# Data excerpts
★ ★ ★ ★ ★
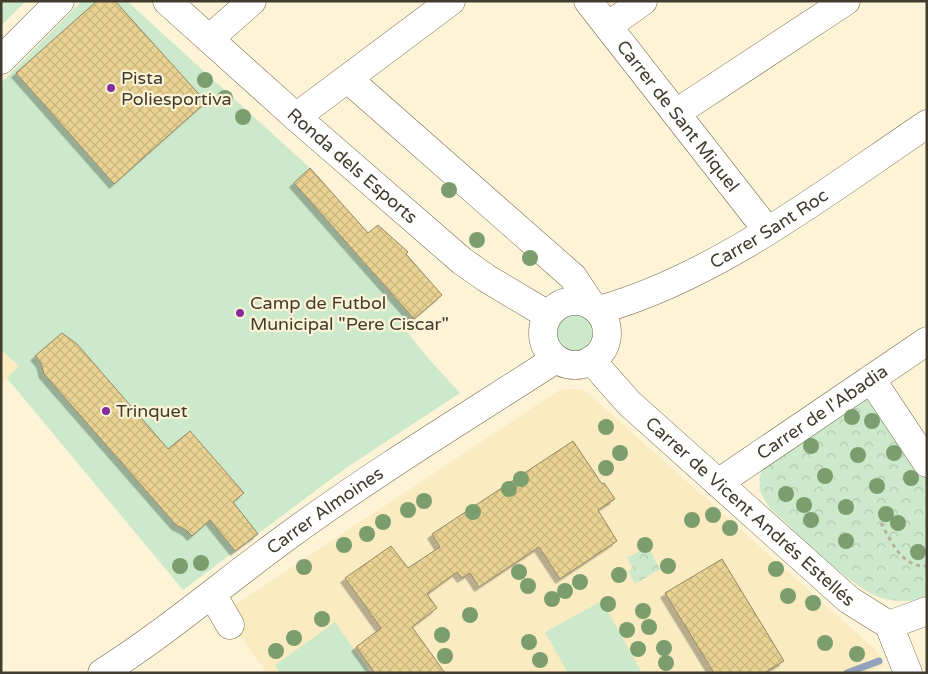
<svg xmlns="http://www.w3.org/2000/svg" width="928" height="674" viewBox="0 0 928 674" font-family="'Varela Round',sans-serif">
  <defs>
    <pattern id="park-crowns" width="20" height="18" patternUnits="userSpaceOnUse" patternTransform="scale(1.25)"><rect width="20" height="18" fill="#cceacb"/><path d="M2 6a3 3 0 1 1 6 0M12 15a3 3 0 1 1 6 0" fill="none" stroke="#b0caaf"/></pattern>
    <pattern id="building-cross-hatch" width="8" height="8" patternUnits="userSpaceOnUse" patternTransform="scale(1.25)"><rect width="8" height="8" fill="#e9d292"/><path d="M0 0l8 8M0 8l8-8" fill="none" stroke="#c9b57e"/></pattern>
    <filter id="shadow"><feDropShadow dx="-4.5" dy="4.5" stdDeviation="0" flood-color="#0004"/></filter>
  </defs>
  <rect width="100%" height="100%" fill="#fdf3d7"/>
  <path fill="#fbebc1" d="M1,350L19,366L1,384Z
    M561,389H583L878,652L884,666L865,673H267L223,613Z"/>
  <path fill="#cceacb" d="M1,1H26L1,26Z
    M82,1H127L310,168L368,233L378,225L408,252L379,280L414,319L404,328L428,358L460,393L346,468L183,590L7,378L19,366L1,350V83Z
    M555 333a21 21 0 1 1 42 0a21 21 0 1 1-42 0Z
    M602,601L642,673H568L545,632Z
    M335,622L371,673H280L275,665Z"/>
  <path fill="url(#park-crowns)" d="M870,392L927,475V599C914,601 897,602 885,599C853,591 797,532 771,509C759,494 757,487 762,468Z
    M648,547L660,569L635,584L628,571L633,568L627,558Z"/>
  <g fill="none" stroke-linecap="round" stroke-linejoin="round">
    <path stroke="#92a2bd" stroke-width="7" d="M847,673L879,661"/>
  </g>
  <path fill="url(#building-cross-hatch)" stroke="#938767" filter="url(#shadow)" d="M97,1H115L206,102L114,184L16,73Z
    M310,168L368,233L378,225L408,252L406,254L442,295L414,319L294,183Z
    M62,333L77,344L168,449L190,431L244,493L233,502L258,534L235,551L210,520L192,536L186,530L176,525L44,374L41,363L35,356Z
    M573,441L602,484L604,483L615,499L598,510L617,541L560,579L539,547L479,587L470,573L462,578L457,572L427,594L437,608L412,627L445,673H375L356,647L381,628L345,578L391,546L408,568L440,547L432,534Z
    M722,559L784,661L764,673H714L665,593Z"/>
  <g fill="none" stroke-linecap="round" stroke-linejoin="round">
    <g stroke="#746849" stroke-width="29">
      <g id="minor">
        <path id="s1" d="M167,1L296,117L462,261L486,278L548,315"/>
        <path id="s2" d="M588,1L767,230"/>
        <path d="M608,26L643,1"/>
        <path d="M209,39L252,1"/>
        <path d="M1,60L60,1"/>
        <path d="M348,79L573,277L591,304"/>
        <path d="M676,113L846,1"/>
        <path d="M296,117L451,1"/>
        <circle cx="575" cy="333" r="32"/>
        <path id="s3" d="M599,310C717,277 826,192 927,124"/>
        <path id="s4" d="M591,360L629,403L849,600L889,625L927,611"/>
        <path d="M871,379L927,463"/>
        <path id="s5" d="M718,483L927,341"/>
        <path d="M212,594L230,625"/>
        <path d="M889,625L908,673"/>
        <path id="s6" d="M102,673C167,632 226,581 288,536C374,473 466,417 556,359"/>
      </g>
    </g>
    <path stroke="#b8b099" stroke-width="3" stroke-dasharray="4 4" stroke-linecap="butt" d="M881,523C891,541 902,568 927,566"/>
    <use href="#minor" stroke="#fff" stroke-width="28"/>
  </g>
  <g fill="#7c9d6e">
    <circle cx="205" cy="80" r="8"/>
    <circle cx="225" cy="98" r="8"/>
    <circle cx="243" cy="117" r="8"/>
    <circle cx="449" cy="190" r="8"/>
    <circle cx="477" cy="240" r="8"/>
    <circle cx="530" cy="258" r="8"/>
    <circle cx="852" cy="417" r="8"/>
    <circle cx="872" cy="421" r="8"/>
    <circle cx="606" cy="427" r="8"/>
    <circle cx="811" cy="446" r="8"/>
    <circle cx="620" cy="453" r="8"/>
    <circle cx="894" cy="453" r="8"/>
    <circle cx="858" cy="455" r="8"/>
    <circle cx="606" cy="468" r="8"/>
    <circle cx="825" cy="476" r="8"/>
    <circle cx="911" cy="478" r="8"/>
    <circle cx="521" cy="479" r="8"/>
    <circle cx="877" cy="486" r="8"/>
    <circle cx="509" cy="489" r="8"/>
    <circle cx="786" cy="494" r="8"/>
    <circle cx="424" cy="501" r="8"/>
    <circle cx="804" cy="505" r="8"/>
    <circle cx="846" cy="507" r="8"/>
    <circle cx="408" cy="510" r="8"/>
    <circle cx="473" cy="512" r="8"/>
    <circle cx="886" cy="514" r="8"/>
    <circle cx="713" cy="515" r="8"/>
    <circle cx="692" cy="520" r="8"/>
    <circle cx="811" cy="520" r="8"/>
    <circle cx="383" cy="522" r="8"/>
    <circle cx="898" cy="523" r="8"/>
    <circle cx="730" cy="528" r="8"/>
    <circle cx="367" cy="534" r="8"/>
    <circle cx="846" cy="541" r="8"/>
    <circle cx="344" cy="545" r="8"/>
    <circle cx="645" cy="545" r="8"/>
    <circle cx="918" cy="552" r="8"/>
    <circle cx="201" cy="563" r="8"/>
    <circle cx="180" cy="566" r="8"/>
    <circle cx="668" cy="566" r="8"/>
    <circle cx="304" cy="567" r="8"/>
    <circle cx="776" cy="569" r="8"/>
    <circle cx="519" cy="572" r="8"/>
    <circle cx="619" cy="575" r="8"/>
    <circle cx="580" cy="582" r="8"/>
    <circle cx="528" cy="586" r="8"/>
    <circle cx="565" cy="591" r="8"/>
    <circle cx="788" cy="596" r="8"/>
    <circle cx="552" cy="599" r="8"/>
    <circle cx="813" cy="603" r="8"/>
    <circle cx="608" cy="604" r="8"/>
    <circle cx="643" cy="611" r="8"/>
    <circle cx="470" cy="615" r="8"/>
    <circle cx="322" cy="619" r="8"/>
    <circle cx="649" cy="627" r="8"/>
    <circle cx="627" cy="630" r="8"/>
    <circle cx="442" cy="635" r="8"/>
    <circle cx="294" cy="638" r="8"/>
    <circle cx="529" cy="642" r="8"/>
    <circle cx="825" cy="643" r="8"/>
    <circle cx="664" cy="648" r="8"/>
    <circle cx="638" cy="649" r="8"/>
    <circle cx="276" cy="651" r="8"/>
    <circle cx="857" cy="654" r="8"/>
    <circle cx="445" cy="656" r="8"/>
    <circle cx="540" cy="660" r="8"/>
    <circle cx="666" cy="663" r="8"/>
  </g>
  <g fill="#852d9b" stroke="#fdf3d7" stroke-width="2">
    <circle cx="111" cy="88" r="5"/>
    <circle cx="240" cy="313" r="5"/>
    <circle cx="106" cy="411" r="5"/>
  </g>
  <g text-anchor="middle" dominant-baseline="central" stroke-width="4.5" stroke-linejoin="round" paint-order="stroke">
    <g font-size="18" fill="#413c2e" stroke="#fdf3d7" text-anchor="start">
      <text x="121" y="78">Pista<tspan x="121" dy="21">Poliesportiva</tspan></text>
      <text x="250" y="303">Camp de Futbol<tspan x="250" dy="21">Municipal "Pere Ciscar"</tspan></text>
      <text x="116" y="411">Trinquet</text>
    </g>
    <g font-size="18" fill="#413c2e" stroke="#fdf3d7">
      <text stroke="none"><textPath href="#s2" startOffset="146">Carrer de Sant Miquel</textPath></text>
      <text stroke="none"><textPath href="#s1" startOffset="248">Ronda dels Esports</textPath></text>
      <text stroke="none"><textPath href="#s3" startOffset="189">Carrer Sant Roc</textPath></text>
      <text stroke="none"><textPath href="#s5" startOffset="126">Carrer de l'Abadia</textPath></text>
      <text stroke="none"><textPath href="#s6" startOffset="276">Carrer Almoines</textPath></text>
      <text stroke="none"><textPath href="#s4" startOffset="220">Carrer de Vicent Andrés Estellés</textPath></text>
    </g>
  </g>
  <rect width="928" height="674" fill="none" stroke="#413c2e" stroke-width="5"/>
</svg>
★ ★ ★ ★ ★
Across the entries, tally every line that contains the word "anchor" and report the sum by itself.

2